=== Section Start ===
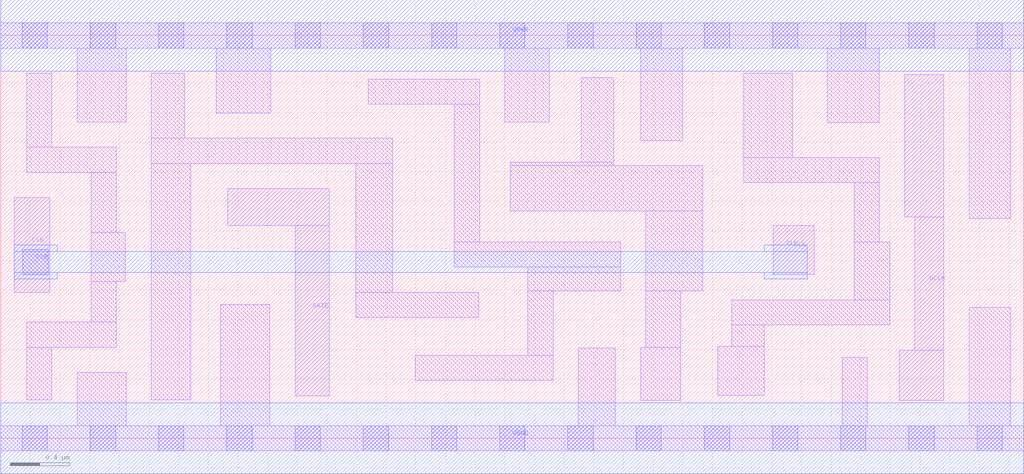
<source format=lef>
# Copyright 2020 The SkyWater PDK Authors
#
# Licensed under the Apache License, Version 2.0 (the "License");
# you may not use this file except in compliance with the License.
# You may obtain a copy of the License at
#
#     https://www.apache.org/licenses/LICENSE-2.0
#
# Unless required by applicable law or agreed to in writing, software
# distributed under the License is distributed on an "AS IS" BASIS,
# WITHOUT WARRANTIES OR CONDITIONS OF ANY KIND, either express or implied.
# See the License for the specific language governing permissions and
# limitations under the License.
#
# SPDX-License-Identifier: Apache-2.0

VERSION 5.7 ;
  NAMESCASESENSITIVE ON ;
  NOWIREEXTENSIONATPIN ON ;
  DIVIDERCHAR "/" ;
  BUSBITCHARS "[]" ;
UNITS
  DATABASE MICRONS 200 ;
END UNITS
MACRO sky130_fd_sc_hd__dlclkp_2
  CLASS CORE ;
  SOURCE USER ;
  FOREIGN sky130_fd_sc_hd__dlclkp_2 ;
  ORIGIN  0.000000  0.000000 ;
  SIZE  6.900000 BY  2.720000 ;
  SYMMETRY X Y R90 ;
  SITE unithd ;
  PIN GATE
    ANTENNAGATEAREA  0.159000 ;
    DIRECTION INPUT ;
    USE SIGNAL ;
    PORT
      LAYER li1 ;
        RECT 1.530000 1.435000 2.215000 1.685000 ;
        RECT 1.985000 0.285000 2.215000 1.435000 ;
    END
  END GATE
  PIN GCLK
    ANTENNADIFFAREA  0.445500 ;
    DIRECTION OUTPUT ;
    USE SIGNAL ;
    PORT
      LAYER li1 ;
        RECT 6.060000 0.255000 6.360000 0.595000 ;
        RECT 6.095000 1.495000 6.360000 2.455000 ;
        RECT 6.165000 0.595000 6.360000 1.495000 ;
    END
  END GCLK
  PIN CLK
    ANTENNAGATEAREA  0.318000 ;
    DIRECTION INPUT ;
    USE CLOCK ;
    PORT
      LAYER li1 ;
        RECT 0.090000 0.985000 0.330000 1.625000 ;
      LAYER mcon ;
        RECT 0.150000 1.105000 0.320000 1.275000 ;
    END
    PORT
      LAYER li1 ;
        RECT 5.210000 1.105000 5.485000 1.435000 ;
    END
    PORT
      LAYER met1 ;
        RECT 0.090000 1.075000 0.380000 1.120000 ;
        RECT 0.090000 1.120000 5.440000 1.260000 ;
        RECT 0.090000 1.260000 0.380000 1.305000 ;
        RECT 5.150000 1.075000 5.440000 1.120000 ;
        RECT 5.150000 1.260000 5.440000 1.305000 ;
    END
  END CLK
  PIN VGND
    DIRECTION INOUT ;
    SHAPE ABUTMENT ;
    USE GROUND ;
    PORT
      LAYER met1 ;
        RECT 0.000000 -0.240000 6.900000 0.240000 ;
    END
  END VGND
  PIN VPWR
    DIRECTION INOUT ;
    SHAPE ABUTMENT ;
    USE POWER ;
    PORT
      LAYER met1 ;
        RECT 0.000000 2.480000 6.900000 2.960000 ;
    END
  END VPWR
  OBS
    LAYER li1 ;
      RECT 0.000000 -0.085000 6.900000 0.085000 ;
      RECT 0.000000  2.635000 6.900000 2.805000 ;
      RECT 0.175000  0.260000 0.345000 0.615000 ;
      RECT 0.175000  0.615000 0.780000 0.785000 ;
      RECT 0.175000  1.795000 0.780000 1.965000 ;
      RECT 0.175000  1.965000 0.345000 2.465000 ;
      RECT 0.515000  0.085000 0.845000 0.445000 ;
      RECT 0.515000  2.135000 0.845000 2.635000 ;
      RECT 0.610000  0.785000 0.780000 1.060000 ;
      RECT 0.610000  1.060000 0.840000 1.390000 ;
      RECT 0.610000  1.390000 0.780000 1.795000 ;
      RECT 1.015000  0.260000 1.280000 1.855000 ;
      RECT 1.015000  1.855000 2.645000 2.025000 ;
      RECT 1.015000  2.025000 1.240000 2.465000 ;
      RECT 1.455000  2.195000 1.820000 2.635000 ;
      RECT 1.485000  0.085000 1.815000 0.905000 ;
      RECT 2.395000  0.815000 3.225000 0.985000 ;
      RECT 2.395000  0.985000 2.645000 1.855000 ;
      RECT 2.480000  2.255000 3.230000 2.425000 ;
      RECT 2.795000  0.390000 3.725000 0.560000 ;
      RECT 3.060000  1.155000 4.180000 1.325000 ;
      RECT 3.060000  1.325000 3.230000 2.255000 ;
      RECT 3.400000  2.135000 3.700000 2.635000 ;
      RECT 3.435000  1.535000 4.735000 1.840000 ;
      RECT 3.435000  1.840000 4.135000 1.865000 ;
      RECT 3.555000  0.560000 3.725000 0.995000 ;
      RECT 3.555000  0.995000 4.180000 1.155000 ;
      RECT 3.895000  0.085000 4.145000 0.610000 ;
      RECT 3.915000  1.865000 4.135000 2.435000 ;
      RECT 4.315000  0.255000 4.585000 0.615000 ;
      RECT 4.315000  2.010000 4.600000 2.635000 ;
      RECT 4.350000  0.615000 4.585000 0.995000 ;
      RECT 4.350000  0.995000 4.735000 1.535000 ;
      RECT 4.835000  0.290000 5.150000 0.620000 ;
      RECT 4.930000  0.620000 5.150000 0.765000 ;
      RECT 4.930000  0.765000 5.995000 0.935000 ;
      RECT 5.010000  1.725000 5.925000 1.895000 ;
      RECT 5.010000  1.895000 5.340000 2.465000 ;
      RECT 5.575000  2.130000 5.925000 2.635000 ;
      RECT 5.675000  0.085000 5.845000 0.545000 ;
      RECT 5.755000  0.935000 5.995000 1.325000 ;
      RECT 5.755000  1.325000 5.925000 1.725000 ;
      RECT 6.530000  0.085000 6.810000 0.885000 ;
      RECT 6.530000  1.485000 6.810000 2.635000 ;
    LAYER mcon ;
      RECT 0.145000 -0.085000 0.315000 0.085000 ;
      RECT 0.145000  2.635000 0.315000 2.805000 ;
      RECT 0.605000 -0.085000 0.775000 0.085000 ;
      RECT 0.605000  2.635000 0.775000 2.805000 ;
      RECT 1.065000 -0.085000 1.235000 0.085000 ;
      RECT 1.065000  2.635000 1.235000 2.805000 ;
      RECT 1.525000 -0.085000 1.695000 0.085000 ;
      RECT 1.525000  2.635000 1.695000 2.805000 ;
      RECT 1.985000 -0.085000 2.155000 0.085000 ;
      RECT 1.985000  2.635000 2.155000 2.805000 ;
      RECT 2.445000 -0.085000 2.615000 0.085000 ;
      RECT 2.445000  2.635000 2.615000 2.805000 ;
      RECT 2.905000 -0.085000 3.075000 0.085000 ;
      RECT 2.905000  2.635000 3.075000 2.805000 ;
      RECT 3.365000 -0.085000 3.535000 0.085000 ;
      RECT 3.365000  2.635000 3.535000 2.805000 ;
      RECT 3.825000 -0.085000 3.995000 0.085000 ;
      RECT 3.825000  2.635000 3.995000 2.805000 ;
      RECT 4.285000 -0.085000 4.455000 0.085000 ;
      RECT 4.285000  2.635000 4.455000 2.805000 ;
      RECT 4.745000 -0.085000 4.915000 0.085000 ;
      RECT 4.745000  2.635000 4.915000 2.805000 ;
      RECT 5.205000 -0.085000 5.375000 0.085000 ;
      RECT 5.205000  2.635000 5.375000 2.805000 ;
      RECT 5.665000 -0.085000 5.835000 0.085000 ;
      RECT 5.665000  2.635000 5.835000 2.805000 ;
      RECT 6.125000 -0.085000 6.295000 0.085000 ;
      RECT 6.125000  2.635000 6.295000 2.805000 ;
      RECT 6.585000 -0.085000 6.755000 0.085000 ;
      RECT 6.585000  2.635000 6.755000 2.805000 ;
  END
END sky130_fd_sc_hd__dlclkp_2
END LIBRARY

</source>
=== Section End ===
ASSIGNMENT: Copy word for word each line of the data above, from the first through the one containing "# See the License", and include no pictures.

EXERCISE RESULT:
<source format=lef>
# Copyright 2020 The SkyWater PDK Authors
#
# Licensed under the Apache License, Version 2.0 (the "License");
# you may not use this file except in compliance with the License.
# You may obtain a copy of the License at
#
#     https://www.apache.org/licenses/LICENSE-2.0
#
# Unless required by applicable law or agreed to in writing, software
# distributed under the License is distributed on an "AS IS" BASIS,
# WITHOUT WARRANTIES OR CONDITIONS OF ANY KIND, either express or implied.
# See the License for the specific language governing permissions and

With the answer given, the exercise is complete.